Jusqu’où faut-il aller afin de ne pas passer du statut de soutien à celui de cobelligérant ou de belligérant et ainsi déclencher la 3e guerre mondiale ? On peut avancer la règle simple que l’envoi de troupes sur le terrain est la ligne rouge. Il y aurait aussi une autre manière de le définir : Un pays est belligérant dans ce conflit lorsque Vladimir Poutine le décide, puisque ce dernier ne s’appuie sur aucune référence juridique. N’est-ce pas là une discussion comparable à celle de définir les armes offensives ou défensives ou le sexe des anges ? Vladimir Poutine n’a-t-il pas les cartes en main : il lui suffirait d’engager une simple incursion dans un pays de l’OTAN pour déclencher l’article 5.

Maintenant, quel devrait être l’objectif raisonnable de ce conflit sur lequel les deux partis pourraient négocier : que les Russes se retirent de l’Ukraine et reviennent à la situation d’avant le 24 février, et pourquoi avant la prise de la Crimée. Mais est-ce réaliste ? On peut en douter. Et les pays qui soutiennent l’Ukraine ne seront-ils pas tenter de pousser l’Ukraine à négocier un objectif beaucoup ambitieux en échange d’une paix aussi instable et mal définie soit-elle ? Un compromis qui s’apparente à de la compromission.

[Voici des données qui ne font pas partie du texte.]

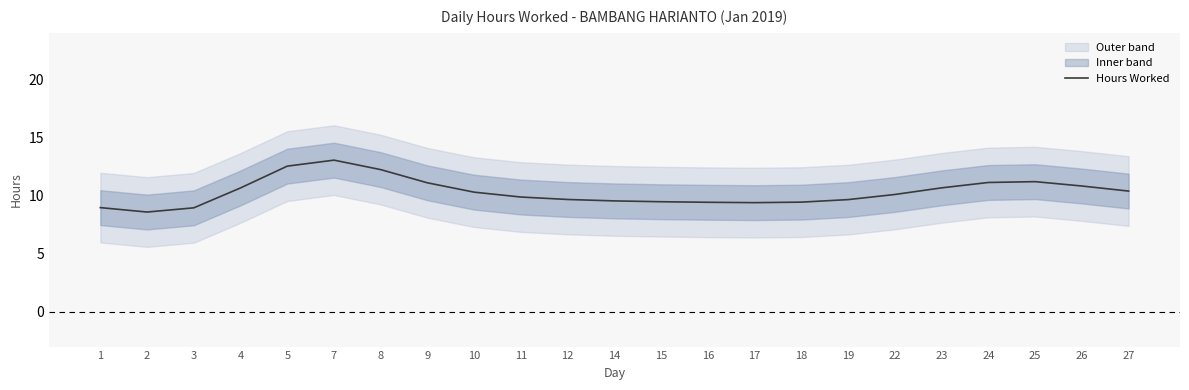

The chart shows a value of 9.4 at 16. True or false?

True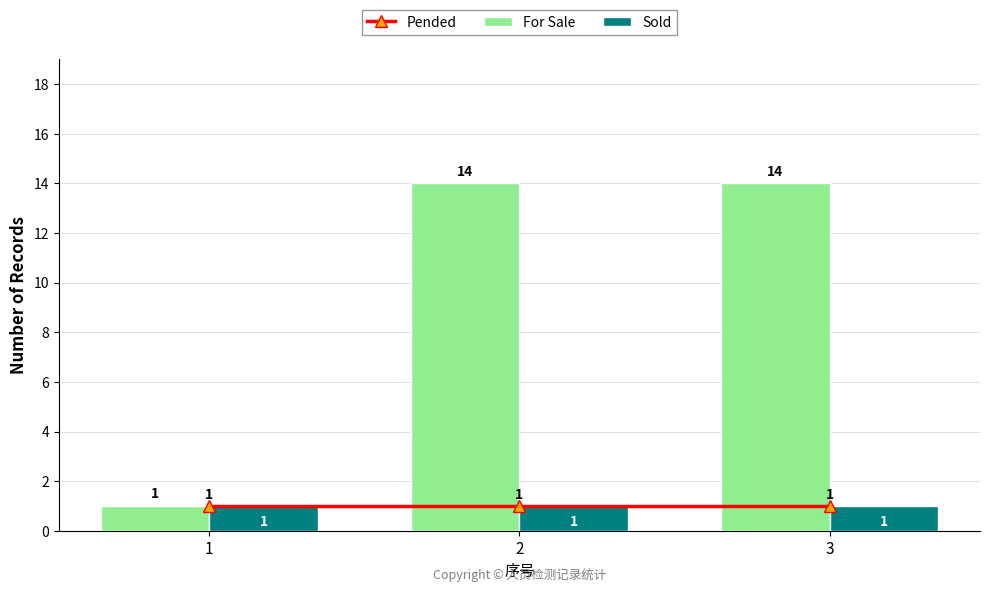

What is the spread (max minus min) of values at 3?

13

On aura peut-être une première réponse lors de la visioconférence des dirigeants du G7 dimanche 8 mai avec la participation exceptionnelle de Volodymyr Zelensky[2].


[1] A la proposition de l’exfiltrer d’Ukraine, Volodymyr Zelensky avait répondu à Joe Biden qu’il n’avait pas besoin d’un taxi mais d’armes

[2] Rappelons que le G7 était devenu le G8 en 1997 en s’élargissant à la Russie et redevenu le G7 après l’annexion de la Crimée en 2014. La Russie s’en est définitivement retirée en 2017.